For girls, I recommend The Matched series, the Mercy Fall wolves series (if they like things like Twilight), and the Selection series. Girls also seem to like those books where the story is a series of poems. The name escapes me right now. Also, I personally loved Victoria Aveyard’s Red Queen series. Girls also were reading Paper Towns (not from our school library.)

For boys, depending on where they are by reading level, I might recommend Matt Christopher or Mike Lupica if they like sports. I also push the Bluford high and orca sport series for lower readers. Boys seems to love The Lockdown series if I can get them started on it.

For both, the Legend series by Marie Lu, the Divergent series, and anything by Micheal Grant (Gone series).

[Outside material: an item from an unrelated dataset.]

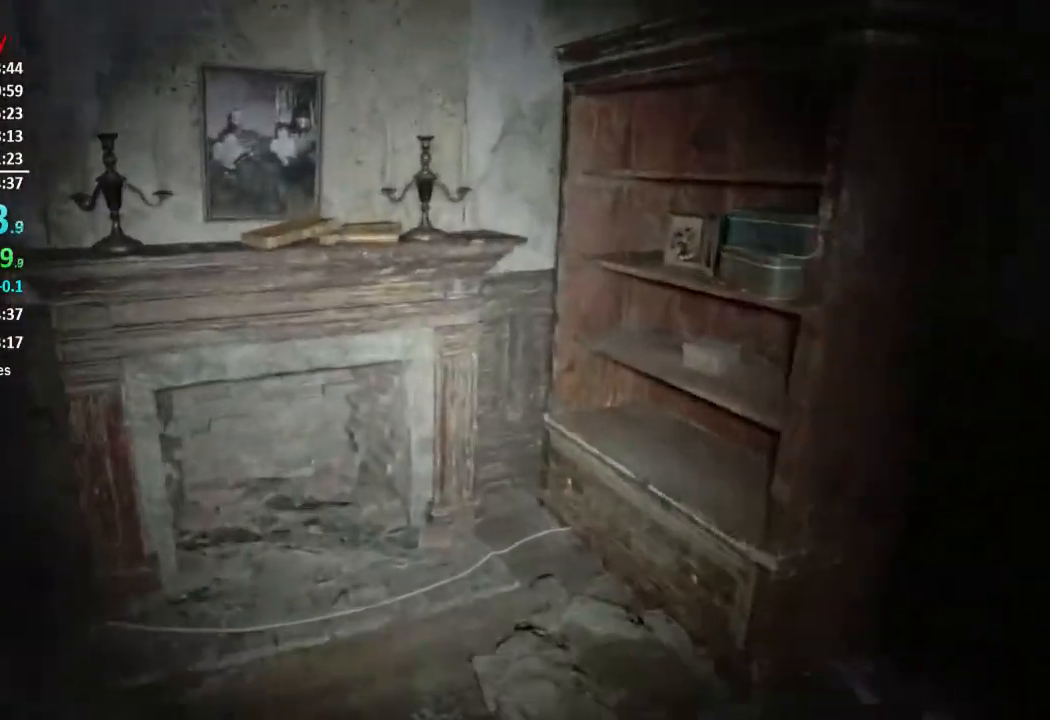
{"buttons": [], "left_stick": "up", "right_stick": "up-left", "events": []}
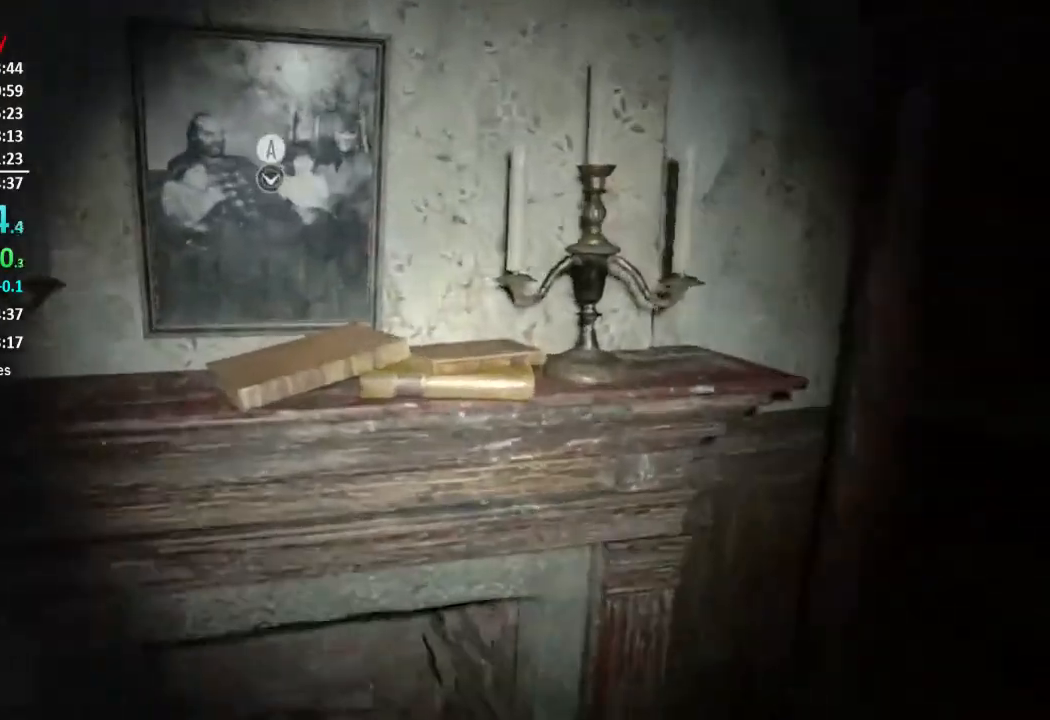
{"buttons": [], "left_stick": "up", "right_stick": "center", "events": [[167, "R3", "down"], [167, "right_stick", "center"], [233, "R3", "up"], [400, "A", "down"], [450, "A", "up"]]}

To my dismay, A LOT of girls and one boy started reading 13 Reasons Why due to the Netflix show. I read the book years ago and thought that the message was pretty disturbing. What I recall thinking after reading this is that there is no good reason to take your own life. This is the one where the girl commits suicide and gives a boy cassettes as to why. There was a ton of publicity about it last year. I don't have this book in my classroom library and students needed parent permission to check it out of the library. At any rate, this is probably more HS or 8th grade appropriate.

Other popular titles were Wonder (loved this), of course the new J. K. Rowling books/play, and the Maze Runner series. Aside from the J. K. Rowling books, I've read and mostly liked all of these books and series. I still push some of my old favorites, but I found my students last year were mostly interested in things that were movies and t.v. shows I couldn't get anyone to read Where the Red Fern Grows!

As part of curriculum, we read a few things that students genuinely hated. I am a little miffed that I am required to teach these. I tried my hardest, but I found students really not into them.